In evangelical circles we have perhaps put so much (rightful) emphasis on the saving of souls that we have forgotten how to preach the gospel over our bodies. Jesus of Nazareth accomplished His saving work in a body, for our bodies. This is why what we do with, in, and for our bodies matters! How we speak about our bodies (and others’ bodies) matters. How we look at bodies matters. They are good gifts from a good God who has given us freely all things to enjoy in our bodies, until the day when He finally makes all things new, including our bodies.

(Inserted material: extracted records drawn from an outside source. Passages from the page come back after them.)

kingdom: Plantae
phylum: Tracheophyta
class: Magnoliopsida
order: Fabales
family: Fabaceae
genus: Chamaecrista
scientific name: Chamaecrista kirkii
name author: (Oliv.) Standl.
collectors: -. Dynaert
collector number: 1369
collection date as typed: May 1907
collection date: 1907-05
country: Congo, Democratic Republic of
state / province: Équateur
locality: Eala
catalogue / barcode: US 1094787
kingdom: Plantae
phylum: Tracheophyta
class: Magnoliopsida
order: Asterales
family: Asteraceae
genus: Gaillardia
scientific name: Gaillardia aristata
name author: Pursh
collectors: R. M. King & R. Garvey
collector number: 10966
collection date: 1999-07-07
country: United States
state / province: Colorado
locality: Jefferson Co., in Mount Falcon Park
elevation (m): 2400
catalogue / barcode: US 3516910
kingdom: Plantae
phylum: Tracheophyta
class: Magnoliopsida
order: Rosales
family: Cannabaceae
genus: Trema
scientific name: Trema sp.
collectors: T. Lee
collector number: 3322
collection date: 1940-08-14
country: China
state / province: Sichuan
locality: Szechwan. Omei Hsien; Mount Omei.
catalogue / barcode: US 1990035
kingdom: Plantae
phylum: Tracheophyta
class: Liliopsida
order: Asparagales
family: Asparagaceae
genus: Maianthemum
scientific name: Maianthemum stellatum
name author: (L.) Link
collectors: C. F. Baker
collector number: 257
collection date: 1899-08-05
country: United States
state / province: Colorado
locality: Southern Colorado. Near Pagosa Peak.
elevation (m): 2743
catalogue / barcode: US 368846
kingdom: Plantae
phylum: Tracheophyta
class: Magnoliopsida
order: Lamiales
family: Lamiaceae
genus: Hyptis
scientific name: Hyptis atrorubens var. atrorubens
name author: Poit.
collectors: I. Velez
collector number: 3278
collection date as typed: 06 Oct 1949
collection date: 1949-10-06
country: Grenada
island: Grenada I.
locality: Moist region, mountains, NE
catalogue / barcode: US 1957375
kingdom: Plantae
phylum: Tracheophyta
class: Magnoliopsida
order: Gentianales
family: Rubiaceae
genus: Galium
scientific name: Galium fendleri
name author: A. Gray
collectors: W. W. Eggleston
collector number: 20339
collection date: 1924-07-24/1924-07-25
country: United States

My jaw is good, but not because it marks a defined line between my face and my neck. It is good for the same reason yours is good. It allows me to speak words of life, to giggle with my children, to sing songs of hope, and to eat good food. Praise God.
My belly is good, but not because it fits inside a waistband of a certain size. It is good for the same reason yours is good. It has ached with laughter, tensed in danger, softened with love. Praise God.
My body is good because it is the one my good Father gave me, which allows me to experience more of His goodness in the world. It is the one Jesus redeemed in His death, the one He will raise to life and restore on that last day. It is the one where the Spirit chooses to dwell in the meantime. It is a good body.
So—even when I do not believe it—I will speak of it as such. I will care for it as such. And in this world where bodies are commodities—“assets” with varying degrees of value—I will preach the gospel. Salvation in none but Jesus, for all creation, body and soul. Praise God.
Hold the paradox. Don’t panic. See you next month!